Bed Head

Robin

Here’s a picture of Robin shortly after waking up from a nap. His hair was so tousled and cute that I had to snap a picture. He’s having a snack of bread and butter.

The big news in our family is that my rock-star husband is bringing home a fifteen percent bonus this year (in this economy! I know!) so we suddenly find ourselves with the down payment for a house. We have a real estate agent and we’re going to start looking at properties maybe as soon as tomorrow.

I’m thrilled and scared. It’s a big financial commitment in an uncertain economy…but I think it is actually not too bad a time to buy. We plan to stay in this as-yet-hypothetical house until we die so we don’t really care if prices continue to drop for a while. We need more space; and considering things like the low interest rates and the tax benefits for homeowners, I think we can actually end up with a mortgage that will have lower monthly payments than our current rent. Plus we’ll be doing our little bit for the economy.

We’re looking in Oakland. Prices there have actually dropped to what I consider reasonable levels: there are lovely little bungalows built in the 20s and 30s going for $75,000 to $150,000. (This compared to San Francisco, where $400,000 will just about buy you a one-bedroom condo). It won’t be good for Sam’s commute—we will most likely end up having to buy a car as well—but nowhere else in the Bay Area has, well, suffered enough in the recession for us to be able to buy. (And the economy has put any thoughts of moving away from the Bay Area out of our minds.) On one hand we are sort of like vultures circling over the carcasses of foreclosed homes. But on the other hand we’re exactly the sort of young family that, moving as a group, can help to revitalize a blighted neighborhood.

(Don’t get me started on my “gentrification” rant. Gentrification is good. Urban neighborhoods move in cycles from new prosperity to gradual decay to revitalization, and if you artificially tamper with this cycle you are deliberately engineering slums. There is a large contingent of well-educated, highly-privileged, young white people in San Francisco who consider themselves artists and activists, and who basically fetishize poverty even though they have never really experienced it.

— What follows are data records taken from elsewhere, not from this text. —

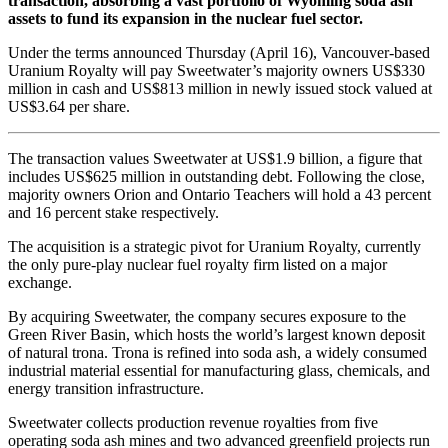
transaction, absorbing a vast portfolio of Wyoming soda ash
assets to fund its expansion in the nuclear fuel sector.
Under the terms announced Thursday (April 16), Vancouver-based
Uranium Royalty will pay Sweetwater’s majority owners US$330
million in cash and US$813 million in newly issued stock valued at
US$3.64 per share.
The transaction values Sweetwater at US$1.9 billion, a figure that
includes US$625 million in outstanding debt. Following the close,
majority owners Orion and Ontario Teachers will hold a 43 percent
and 16 percent stake respectively.
The acquisition is a strategic pivot for Uranium Royalty, currently
the only pure-play nuclear fuel royalty firm listed on a major
exchange.
By acquiring Sweetwater, the company secures exposure to the
Green River Basin, which hosts the world’s largest known deposit
of natural trona. Trona is refined into soda ash, a widely consumed
industrial material essential for manufacturing glass, chemicals, and
energy transition infrastructure.
Sweetwater collects production revenue royalties from five
operating soda ash mines and two advanced greenfield projects run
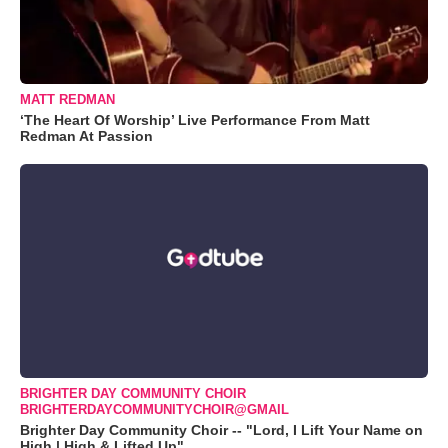
MATT REDMAN
‘The Heart Of Worship’ Live Performance From Matt
Redman At Passion
BRIGHTER DAY COMMUNITY CHOIR
BRIGHTERDAYCOMMUNITYCHOIR@GMAIL
Brighter Day Community Choir -- "Lord, I Lift Your Name on
High | High & Lifted Up"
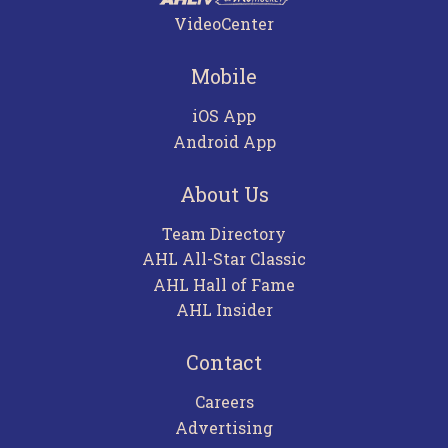
VideoCenter
Mobile
iOS App
Android App
About Us
Team Directory
AHL All-Star Classic
AHL Hall of Fame
AHL Insider
Contact
Careers
Advertising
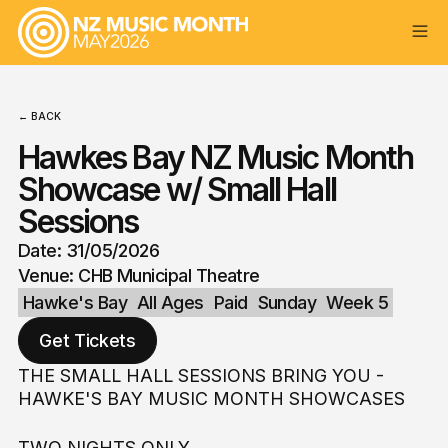
← BACK
Hawkes Bay NZ Music Month
Showcase w/ Small Hall
Sessions
Date: 31/05/2026
Venue: CHB Municipal Theatre
Hawke's Bay
All Ages
Paid
Sunday
Week 5
Get Tickets
THE SMALL HALL SESSIONS BRING YOU -
HAWKE'S BAY MUSIC MONTH SHOWCASES
TWO NIGHTS ONLY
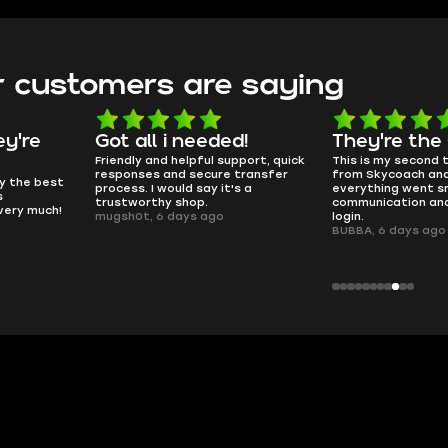
 customers are saying
d!
They're the GOATs
smooth as 
pport, quick
This is my second time buying
no delays, no dram
transfer
from Skycoach and once again
worked perfectly.
s a
everything went smoothly. Fast
QT314, 6 days ago
communication and no issues with
login.
BUBBA, 6 days ago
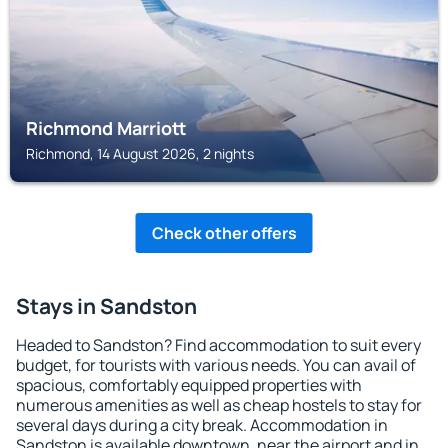
Richmond Marriott
Richmond, 14 August 2026, 2 nights
Check other offers
Stays in Sandston
Headed to Sandston? Find accommodation to suit every
budget, for tourists with various needs. You can avail of
spacious, comfortably equipped properties with
numerous amenities as well as cheap hostels to stay for
several days during a city break. Accommodation in
Sandston is available downtown, near the airport and in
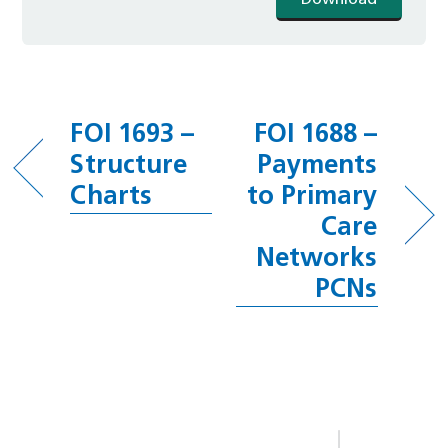
Download
FOI 1693 –
FOI 1688 –
Structure
Payments
Charts
to Primary
Care
Networks
PCNs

The anti-gentrification brigade is largely composed of these types and they drive me absolutely batty.)

Anyway! I’m finding it pretty easy to get psyched up about a move to Oakland. I have this nice article bookmarked.

And I am profoundly mindful that our personal good fortune comes in the midst of so much hardship for so many. I’m proud of Sam’s leet skillz but even more grateful for our simple good luck.